Mit „Memory Work“ – Erinnerungsarbeit – werden verschiedene Methoden bezeichnet, mit Hilfe derer Menschen sich kreativ mit der eigenen Lebensgeschichte auseinandersetzen. Entwickelt und erprobt wurde Memory Work im südlichen Afrika im Kontext von HIV/AIDS. Im „Memory Book“ geben HIV positive und aidskranke Eltern ihren Kindern wichtige Informationen mit über ihre Herkunft, ihre Identität, ihre Wünsche und „die wichtigen Dinge im Leben“. Die Eltern schreiben und malen nicht nur für ihre Kinder, sondern gewinnen in dem Prozess der persönlichen, bejahenden Auseinandersetzung mit dem eigenen Leben neuen Mut und Selbstvertrauen – weshalb heute Erinnerungsbücher auch „Lebensbücher“ genannt werden. Für die verwaisten Kinder ist das Buch ein wertvoller Schatz und Lebenshilfe.

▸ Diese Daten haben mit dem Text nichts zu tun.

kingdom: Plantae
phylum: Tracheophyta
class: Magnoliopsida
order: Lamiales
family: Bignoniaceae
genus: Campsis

Andere Formen sind die „Memory Boxes“, in denen Erinnerungsstücke aufbewahrt werden, oder „Hero Books“, in denen Kinder ihre Geschichte neu schreiben. Die Arbeit an den Büchern und Boxes erfolgt meist in Gruppen, moderiert und begleitet von einer Fachperson, die einen sicheren Raum für Erinnerungen schafft. Unabhängig von Lebenssituation, kulturellem Hintergrund oder Alter kann Memory Work jede und jeden darin unterstützen, sich kreativ mit der eigenen Lebensgeschichte auseinanderzusetzen und die eigenen Ressourcen zu entdecken.

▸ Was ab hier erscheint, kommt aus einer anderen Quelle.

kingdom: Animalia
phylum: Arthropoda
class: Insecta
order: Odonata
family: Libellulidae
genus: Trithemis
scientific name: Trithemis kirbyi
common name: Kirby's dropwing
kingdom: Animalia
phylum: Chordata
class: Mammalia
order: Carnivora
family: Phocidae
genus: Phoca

Praktische Biografiearbeit

Lebensgeschichtliches Erzählen in Begleitung, Betreuung und Pflege

Shirin Sotoudeh, Dr. phil. hist. Sozialanthropologin / Dozentin, Fribourg,

Erzählen und Zuhören – diese alltägliche Interaktion im Kontext von Begleitung, Betreuung und Pflege kann bedeutende Wirkungen entfalten:  Verbundenheit und Zugehörigkeit werden im Erzählen und dank des achtsamen Zuhörens und Nachfragens erfahren; lebensgeschichtlichen Ereignissen wird im Erzählen Bedeutung gegeben und damit Sinn und Orientierung geschaffen; es wird möglich, Vergangenheit, Gegenwart und – auch im Kontext Palliative Care – Zukunft zu verbinden und so wird das Empfinden von Kohärenz und Identität gefördert. Doch welche Voraussetzungen sind auf individueller wie auch institutioneller Ebene nötig, damit sich die wohltuenden und stärkenden Wirkungen des Erzählens entfalten können? Auf der Basis von Erfahrungen aus der forschenden Praxis im Rahmen des CAS „Lebenserzählungen und Lebensgeschichten“ der Weiterbildung der Universität Fribourg soll diesen Zusammenhängen nachgegangen werden.